А в Германской Юго-Западной Африке, существовавшей до 1918 года, чернокожим запрещали ездить верхом, они должны были приветствовать белых, не могли ходить по тротуарам, пользоваться велосипедами или пойти в библиотеку. В колониальных судах показания немца приравнивались к показаниям 7 африканцев. Мысль, будто путь к богатству лежит через эксплуатацию чужих народов и их земель, казалась убедительной задолго до изобретения термина Lebensraum (“жизненное пространство”). Гитлер вовсе не изобретал нацизм — он просто подставил паруса доминирующим в его эпоху ветрам, которые гуляли отнюдь не только в Германии.
Британский математик Фрэнсис Гальтон в своей книге «Наследственный гений» (1869) развивал идеи, согласно которым «врождённые способности человека наследуются» и на шкале интеллекта рас, имеющей шестнадцать пунктов, чернокожие стоят на два пункта ниже англичан.
В 1911 году кембриджский профессор математики Карл Пирсон занял первую профессорскую кафедру евгеники, учреждённую географом и антропологом Фрэнсисом Гальтоном в Лондонском университетском колледже. При помощи статистических методов, именуемых биометрией, Пирсон доказывал опасность, которую представляет для империи расовое вырождение, вызванное развитием здравоохранения: «Право на жизнь не означает право каждого продолжать свой род. По мере того, как мы снижаем строгость естественного отбора, выживает всё больше слабых и никчёмных, а мы должны повышать стандарт происхождения, умственный и физический»
Пирсон категорически приветствовал мировую войну: «Национальное развитие зависит от расовой пригодности, и высшим испытанием этой пригодности является война. Когда войны прекратятся, человечество больше не будет развиваться, поскольку не будет ничего, что препятствовало бы низшей массе»
Евгенические идеалы разделяли Бернард Шоу, Герберт Уэллс, Генри Форд, Теодор Рузвельт, а евгенические общества существовали практически во всех цивилизованных странах.
Уинстон Черчилль ещё понятия не имел, что ему суждено стать главным борцом с нацизмом, когда в 1937 году на заседании Королевской комиссии по Палестине заявил: «Я, к примеру, не признаю, что большой ущерб нанесён краснокожим индейцам Америки или коренному населению Австралии. Я не признаю, что этим людям нанесён ущерб тем, что более сильная раса, лучшая раса, более мудрая раса — назовём это так — пришла и заняла их место» «Черчилль считал себя и Британию победителем в социально-дарвинистской иерархии», — комментирует Джон Чармли, автор книги «Черчилль: конец славы».

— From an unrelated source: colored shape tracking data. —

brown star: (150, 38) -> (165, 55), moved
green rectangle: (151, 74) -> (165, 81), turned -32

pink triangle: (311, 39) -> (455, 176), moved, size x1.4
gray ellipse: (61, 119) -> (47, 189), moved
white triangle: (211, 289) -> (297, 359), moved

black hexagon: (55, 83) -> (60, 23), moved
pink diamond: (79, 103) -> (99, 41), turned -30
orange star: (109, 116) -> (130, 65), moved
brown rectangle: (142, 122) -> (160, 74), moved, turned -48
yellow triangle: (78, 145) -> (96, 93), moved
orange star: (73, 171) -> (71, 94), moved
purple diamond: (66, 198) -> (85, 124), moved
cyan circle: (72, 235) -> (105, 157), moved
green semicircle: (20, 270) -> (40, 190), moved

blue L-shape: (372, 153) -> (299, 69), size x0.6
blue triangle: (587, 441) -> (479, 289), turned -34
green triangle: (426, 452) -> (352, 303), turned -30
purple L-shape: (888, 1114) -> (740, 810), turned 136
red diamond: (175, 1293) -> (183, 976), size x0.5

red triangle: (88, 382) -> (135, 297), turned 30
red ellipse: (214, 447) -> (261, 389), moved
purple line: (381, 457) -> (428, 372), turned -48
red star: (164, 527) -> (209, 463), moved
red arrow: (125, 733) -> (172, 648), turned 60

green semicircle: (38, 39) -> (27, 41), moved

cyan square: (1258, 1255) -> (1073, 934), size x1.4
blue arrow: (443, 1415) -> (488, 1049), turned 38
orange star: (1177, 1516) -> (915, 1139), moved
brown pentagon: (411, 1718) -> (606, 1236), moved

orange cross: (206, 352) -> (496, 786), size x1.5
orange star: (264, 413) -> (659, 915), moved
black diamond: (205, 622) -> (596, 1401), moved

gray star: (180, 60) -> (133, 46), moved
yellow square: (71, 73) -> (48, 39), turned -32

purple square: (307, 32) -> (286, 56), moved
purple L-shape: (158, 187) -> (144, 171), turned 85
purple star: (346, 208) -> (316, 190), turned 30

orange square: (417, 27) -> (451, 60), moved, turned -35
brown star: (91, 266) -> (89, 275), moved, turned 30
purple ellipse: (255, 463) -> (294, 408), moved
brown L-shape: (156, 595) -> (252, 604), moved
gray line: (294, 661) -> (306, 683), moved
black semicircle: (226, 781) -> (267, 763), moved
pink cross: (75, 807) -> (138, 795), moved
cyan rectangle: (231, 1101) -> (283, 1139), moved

Кто-то скажет, что фундамент англосаксонской культуры составляют Шекспир и Дарвин, протестантство и самоуправление, футбол и ростбиф, а не евгенические эксперименты Гальтона, ставшие случайным отростком на благородном стволе. Это верно, но хвост всё равно играет собакой. И если западные политики не перестанут потакать смехотворным обидам маргиналов, это может поставить крест на выдрессированной толерантности законопослушных белых граждан. И даст дополнительный шанс ультраправым.
Такое уже было в 1930-е в центре Европы, когда образованная трудолюбивая нация поверила, что она должна править миром. Ничего подобного не случилось бы, если бы эта нация не была унижена. И неважно чем — итогами мировой войны или грубым разрушением своей идентичности.
Сэмюэль Хантингтон, автор классического труда «Столкновение цивилизаций», поясняет: «Люди не могут рассчитывать и действовать рационально в погоне за своими рациональными интересами, пока не определят своё “я”». Самоидентификация в представлении Хантингтона и его последователей — мать любого экономического роста. А стагнация в Европе имеет и такую причину: потоки беженцев иных культур делают европейцев равнодушными ко всему, что происходит за порогом их дома.